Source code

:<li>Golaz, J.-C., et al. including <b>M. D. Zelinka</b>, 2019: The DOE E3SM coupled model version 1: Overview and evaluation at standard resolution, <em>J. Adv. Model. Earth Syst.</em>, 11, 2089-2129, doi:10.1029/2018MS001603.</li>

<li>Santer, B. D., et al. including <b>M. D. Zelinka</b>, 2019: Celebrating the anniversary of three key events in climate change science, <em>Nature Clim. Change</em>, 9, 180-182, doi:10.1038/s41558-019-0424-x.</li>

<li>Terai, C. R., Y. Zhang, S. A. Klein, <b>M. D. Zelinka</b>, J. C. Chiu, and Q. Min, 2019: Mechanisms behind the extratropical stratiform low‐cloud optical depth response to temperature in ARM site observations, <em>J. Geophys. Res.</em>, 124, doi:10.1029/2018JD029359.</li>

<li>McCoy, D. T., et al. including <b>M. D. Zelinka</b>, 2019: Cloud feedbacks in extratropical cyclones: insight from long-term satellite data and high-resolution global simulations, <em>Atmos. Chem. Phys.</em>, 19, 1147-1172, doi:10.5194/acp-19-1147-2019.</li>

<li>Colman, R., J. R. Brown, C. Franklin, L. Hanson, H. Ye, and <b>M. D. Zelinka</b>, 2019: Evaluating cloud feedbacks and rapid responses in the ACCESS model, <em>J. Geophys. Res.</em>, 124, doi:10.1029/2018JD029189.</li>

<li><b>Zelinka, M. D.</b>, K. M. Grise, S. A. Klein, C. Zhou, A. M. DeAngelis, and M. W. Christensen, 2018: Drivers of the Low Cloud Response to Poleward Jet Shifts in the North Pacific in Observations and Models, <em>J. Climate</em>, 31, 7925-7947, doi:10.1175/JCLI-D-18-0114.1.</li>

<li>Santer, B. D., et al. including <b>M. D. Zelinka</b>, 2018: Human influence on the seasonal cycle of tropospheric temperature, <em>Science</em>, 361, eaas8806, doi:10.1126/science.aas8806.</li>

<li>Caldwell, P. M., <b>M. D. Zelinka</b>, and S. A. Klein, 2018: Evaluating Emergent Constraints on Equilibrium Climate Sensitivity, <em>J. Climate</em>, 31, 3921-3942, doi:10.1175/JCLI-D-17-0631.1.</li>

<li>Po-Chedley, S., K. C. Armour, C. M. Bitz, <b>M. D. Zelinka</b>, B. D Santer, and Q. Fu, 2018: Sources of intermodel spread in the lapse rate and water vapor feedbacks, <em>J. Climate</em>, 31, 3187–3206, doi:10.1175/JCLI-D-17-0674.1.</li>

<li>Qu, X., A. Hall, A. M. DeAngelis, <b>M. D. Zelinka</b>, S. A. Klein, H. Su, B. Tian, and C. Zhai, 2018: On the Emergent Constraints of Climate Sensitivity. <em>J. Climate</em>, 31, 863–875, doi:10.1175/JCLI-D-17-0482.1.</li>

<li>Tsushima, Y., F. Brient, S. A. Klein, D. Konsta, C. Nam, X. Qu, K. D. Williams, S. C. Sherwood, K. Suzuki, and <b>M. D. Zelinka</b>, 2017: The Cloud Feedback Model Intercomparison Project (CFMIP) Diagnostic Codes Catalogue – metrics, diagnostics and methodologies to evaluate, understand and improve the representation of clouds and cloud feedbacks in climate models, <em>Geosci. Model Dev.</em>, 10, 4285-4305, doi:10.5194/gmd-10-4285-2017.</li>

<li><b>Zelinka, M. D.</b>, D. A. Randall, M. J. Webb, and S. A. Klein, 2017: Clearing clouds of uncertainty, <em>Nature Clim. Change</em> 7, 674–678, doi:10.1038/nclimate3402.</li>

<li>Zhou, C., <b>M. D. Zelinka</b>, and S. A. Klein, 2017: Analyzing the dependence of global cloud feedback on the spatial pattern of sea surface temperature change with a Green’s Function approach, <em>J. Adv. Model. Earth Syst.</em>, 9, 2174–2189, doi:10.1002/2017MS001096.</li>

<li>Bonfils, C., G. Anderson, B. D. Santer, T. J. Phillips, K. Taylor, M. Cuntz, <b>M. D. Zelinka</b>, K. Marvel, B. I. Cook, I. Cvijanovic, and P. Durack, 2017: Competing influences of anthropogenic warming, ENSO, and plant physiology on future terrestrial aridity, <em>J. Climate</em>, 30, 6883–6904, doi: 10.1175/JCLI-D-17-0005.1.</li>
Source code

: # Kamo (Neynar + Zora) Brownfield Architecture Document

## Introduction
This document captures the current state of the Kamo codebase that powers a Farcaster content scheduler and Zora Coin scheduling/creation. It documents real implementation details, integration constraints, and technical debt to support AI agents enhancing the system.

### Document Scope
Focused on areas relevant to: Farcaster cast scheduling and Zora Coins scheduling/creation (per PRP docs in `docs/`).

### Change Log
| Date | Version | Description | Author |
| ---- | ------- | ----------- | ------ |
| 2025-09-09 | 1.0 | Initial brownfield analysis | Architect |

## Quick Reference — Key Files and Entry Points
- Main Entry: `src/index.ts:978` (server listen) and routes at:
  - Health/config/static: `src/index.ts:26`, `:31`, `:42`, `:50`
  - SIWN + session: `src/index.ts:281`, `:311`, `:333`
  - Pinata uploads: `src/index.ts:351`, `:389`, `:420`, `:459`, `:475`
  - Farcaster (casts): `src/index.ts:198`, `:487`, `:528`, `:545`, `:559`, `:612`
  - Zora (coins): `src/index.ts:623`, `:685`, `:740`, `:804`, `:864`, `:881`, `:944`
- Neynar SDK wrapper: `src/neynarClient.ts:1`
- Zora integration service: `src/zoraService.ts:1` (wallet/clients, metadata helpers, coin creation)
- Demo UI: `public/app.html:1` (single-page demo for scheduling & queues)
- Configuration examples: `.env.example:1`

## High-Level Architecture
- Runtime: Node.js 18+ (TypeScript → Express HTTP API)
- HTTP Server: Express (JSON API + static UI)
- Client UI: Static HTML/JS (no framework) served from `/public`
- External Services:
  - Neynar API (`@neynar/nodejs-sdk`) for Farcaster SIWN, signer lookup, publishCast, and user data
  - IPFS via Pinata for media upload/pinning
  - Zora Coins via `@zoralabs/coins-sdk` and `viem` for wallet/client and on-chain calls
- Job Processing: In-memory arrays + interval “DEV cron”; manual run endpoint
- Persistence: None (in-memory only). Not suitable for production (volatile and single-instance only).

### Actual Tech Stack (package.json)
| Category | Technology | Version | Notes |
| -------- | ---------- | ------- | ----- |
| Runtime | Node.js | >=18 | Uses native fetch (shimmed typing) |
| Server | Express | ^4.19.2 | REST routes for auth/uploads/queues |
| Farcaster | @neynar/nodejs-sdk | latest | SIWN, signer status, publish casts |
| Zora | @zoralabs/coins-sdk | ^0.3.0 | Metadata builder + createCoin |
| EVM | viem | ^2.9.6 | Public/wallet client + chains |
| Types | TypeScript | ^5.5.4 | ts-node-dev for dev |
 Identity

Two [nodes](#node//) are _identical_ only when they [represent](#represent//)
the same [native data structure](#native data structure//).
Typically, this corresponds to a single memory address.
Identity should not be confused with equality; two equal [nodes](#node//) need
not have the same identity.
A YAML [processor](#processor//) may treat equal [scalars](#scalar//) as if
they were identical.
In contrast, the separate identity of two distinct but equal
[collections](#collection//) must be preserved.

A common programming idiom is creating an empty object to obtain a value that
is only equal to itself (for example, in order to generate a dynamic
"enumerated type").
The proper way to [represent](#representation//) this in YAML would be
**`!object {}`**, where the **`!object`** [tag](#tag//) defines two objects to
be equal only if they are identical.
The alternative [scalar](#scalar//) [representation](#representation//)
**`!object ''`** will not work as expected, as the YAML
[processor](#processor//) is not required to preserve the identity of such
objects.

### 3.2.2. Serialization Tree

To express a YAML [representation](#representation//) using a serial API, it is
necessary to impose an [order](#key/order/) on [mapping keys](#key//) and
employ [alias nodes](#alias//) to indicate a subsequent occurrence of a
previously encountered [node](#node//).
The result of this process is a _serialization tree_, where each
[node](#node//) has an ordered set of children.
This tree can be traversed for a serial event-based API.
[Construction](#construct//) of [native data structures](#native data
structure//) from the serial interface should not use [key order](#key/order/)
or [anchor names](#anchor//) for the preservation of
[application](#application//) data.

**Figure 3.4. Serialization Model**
- - - - - - -
### Task details
What you give back should be exactly the lines of the entries above from the one containing "employ [alias nodes](#alias//)" to the end, and nothing more.

### Solution to this problem
employ [alias nodes](#alias//) to indicate a subsequent occurrence of a
previously encountered [node](#node//).
The result of this process is a _serialization tree_, where each
[node](#node//) has an ordered set of children.
This tree can be traversed for a serial event-based API.
[Construction](#construct//) of [native data structures](#native data
structure//) from the serial interface should not use [key order](#key/order/)
or [anchor names](#anchor//) for the preservation of
[application](#application//) data.

**Figure 3.4. Serialization Model**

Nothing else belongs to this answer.